Publié le : 29/09/2009 

Retrouvant sa voiture endommagée sur un parking, un automobiliste saisit Axa, son assureur, qui le déclare à moitié responsable. À tort, a dit le juge.

 

Assuré chez Axa pour son auto, monsieur F. T., de Loire-Atlantique, gare son véhicule sur un parking.
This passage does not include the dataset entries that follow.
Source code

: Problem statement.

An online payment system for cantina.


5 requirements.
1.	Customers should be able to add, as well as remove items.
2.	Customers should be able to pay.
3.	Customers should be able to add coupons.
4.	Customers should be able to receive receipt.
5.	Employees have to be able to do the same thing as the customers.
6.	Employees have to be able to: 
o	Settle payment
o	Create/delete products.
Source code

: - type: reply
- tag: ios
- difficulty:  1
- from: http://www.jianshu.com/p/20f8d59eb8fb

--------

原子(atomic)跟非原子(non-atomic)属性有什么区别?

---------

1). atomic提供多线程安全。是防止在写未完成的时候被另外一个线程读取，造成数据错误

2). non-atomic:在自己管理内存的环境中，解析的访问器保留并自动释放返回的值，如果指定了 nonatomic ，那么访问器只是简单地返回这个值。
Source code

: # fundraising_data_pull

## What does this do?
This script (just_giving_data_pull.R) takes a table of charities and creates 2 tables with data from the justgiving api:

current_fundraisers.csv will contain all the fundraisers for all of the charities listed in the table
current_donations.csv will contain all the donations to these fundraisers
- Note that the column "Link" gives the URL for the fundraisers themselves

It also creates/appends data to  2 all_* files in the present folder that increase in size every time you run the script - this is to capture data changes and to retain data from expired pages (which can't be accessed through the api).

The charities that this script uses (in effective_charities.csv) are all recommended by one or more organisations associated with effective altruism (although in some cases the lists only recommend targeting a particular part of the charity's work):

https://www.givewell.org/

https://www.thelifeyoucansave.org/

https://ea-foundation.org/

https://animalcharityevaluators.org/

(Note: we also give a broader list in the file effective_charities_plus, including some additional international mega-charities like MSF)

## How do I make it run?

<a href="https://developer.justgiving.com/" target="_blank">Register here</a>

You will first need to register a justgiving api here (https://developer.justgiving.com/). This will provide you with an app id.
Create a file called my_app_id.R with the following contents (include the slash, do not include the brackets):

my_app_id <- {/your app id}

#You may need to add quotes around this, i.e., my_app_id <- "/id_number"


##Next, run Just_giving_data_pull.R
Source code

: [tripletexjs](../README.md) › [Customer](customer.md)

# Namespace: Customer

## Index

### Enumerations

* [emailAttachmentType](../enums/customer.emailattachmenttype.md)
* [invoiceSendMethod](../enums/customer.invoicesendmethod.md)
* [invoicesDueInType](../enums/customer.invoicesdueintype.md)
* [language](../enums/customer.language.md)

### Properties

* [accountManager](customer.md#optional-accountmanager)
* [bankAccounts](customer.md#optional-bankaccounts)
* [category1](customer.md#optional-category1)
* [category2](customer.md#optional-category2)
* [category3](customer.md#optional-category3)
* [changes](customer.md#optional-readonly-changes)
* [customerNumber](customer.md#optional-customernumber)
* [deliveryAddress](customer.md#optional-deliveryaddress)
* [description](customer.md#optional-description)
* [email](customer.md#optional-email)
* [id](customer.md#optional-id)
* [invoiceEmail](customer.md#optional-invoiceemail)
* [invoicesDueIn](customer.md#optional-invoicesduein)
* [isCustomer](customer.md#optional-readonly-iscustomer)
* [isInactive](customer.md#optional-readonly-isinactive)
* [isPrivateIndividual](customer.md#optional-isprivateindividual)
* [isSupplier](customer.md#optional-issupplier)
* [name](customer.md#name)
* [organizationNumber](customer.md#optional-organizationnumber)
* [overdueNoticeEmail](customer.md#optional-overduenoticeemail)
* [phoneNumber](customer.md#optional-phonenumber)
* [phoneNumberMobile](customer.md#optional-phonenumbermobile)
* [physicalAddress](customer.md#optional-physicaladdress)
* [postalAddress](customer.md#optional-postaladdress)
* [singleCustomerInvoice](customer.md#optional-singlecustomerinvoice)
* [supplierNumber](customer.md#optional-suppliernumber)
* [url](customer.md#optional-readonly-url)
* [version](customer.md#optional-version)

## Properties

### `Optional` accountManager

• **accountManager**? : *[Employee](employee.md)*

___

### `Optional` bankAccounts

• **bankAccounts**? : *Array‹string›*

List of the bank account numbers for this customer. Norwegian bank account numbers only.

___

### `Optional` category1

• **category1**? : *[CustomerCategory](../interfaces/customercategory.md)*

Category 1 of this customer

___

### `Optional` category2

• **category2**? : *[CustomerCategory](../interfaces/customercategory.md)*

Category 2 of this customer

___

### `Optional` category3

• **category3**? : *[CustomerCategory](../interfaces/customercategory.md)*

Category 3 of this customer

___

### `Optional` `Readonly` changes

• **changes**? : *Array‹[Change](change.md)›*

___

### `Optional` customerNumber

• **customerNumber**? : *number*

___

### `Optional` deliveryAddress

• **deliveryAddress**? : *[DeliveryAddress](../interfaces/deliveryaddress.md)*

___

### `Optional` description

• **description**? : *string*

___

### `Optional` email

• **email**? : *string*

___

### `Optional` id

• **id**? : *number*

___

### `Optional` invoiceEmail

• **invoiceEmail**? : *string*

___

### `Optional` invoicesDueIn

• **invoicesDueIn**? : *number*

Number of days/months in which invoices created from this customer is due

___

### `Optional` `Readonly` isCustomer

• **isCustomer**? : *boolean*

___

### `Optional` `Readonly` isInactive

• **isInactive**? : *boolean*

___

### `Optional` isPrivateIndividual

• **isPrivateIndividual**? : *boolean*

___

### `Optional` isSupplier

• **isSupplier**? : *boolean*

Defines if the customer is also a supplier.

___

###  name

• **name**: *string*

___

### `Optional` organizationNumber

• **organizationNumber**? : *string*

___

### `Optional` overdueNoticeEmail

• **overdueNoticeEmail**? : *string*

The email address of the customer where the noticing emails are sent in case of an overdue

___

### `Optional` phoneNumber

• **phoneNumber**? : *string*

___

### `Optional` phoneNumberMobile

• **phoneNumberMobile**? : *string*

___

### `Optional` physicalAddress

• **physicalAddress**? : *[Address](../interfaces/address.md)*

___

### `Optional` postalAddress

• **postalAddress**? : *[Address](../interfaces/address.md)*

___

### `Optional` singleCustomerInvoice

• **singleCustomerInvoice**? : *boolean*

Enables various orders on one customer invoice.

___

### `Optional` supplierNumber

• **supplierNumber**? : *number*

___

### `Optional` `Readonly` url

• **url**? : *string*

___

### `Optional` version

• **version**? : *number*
Au retour, il constate que sa voiture a été heurtée par un autre véhicule, garé à côté, lors d'une manoeuvre pour quitter le stationnement. Les deux automobilistes rédigent un constat amiable, dont l'un des volets est transmis à Axa. Contre toute attente, Axa retient la responsabilité partielle de F. T. et reste sur ses positions malgré les contestations de son client. Ce dernier consulte l'UFC-Que Choisir de Nantes qui lui conseille d'adresser à la compagnie d'assurances une mise en demeure, afin que son coefficient de bonus soit rétabli. « F. T. n'a commis aucune faute, commente Marion Bessonneau, de l'association locale. Son véhicule était stationné régulièrement, sans conducteur au volant. D'ailleurs, l'autre conducteur a reconnu être l'auteur des dégâts causés lors de sa manoeuvre en marche arrière pour sortir du parking. » Aucune responsabilité, même partielle, ne pouvait donc être retenue contre F. T. Pour justifier sa décision, Axa alléguait un stationnement irrégulier du véhicule de F. T. mais sans en apporter la preuve. Comme, malgré plusieurs réclamations, l'assurance campait sur ses positions, l'association locale a assisté F. T. pour faire trancher le litige par la justice. Au vu des éléments du dossier (constat amiable, photos...), le juge a reconnu « sans discussion possible » l'absence totale de responsabilité de F. T. dans l'accrochage litigieux. Axa a été condamné à rétablir le coefficient de bonus de l'assuré et à lui verser 200 euros de dommages et intérêts et 200 euros pour les frais de justice.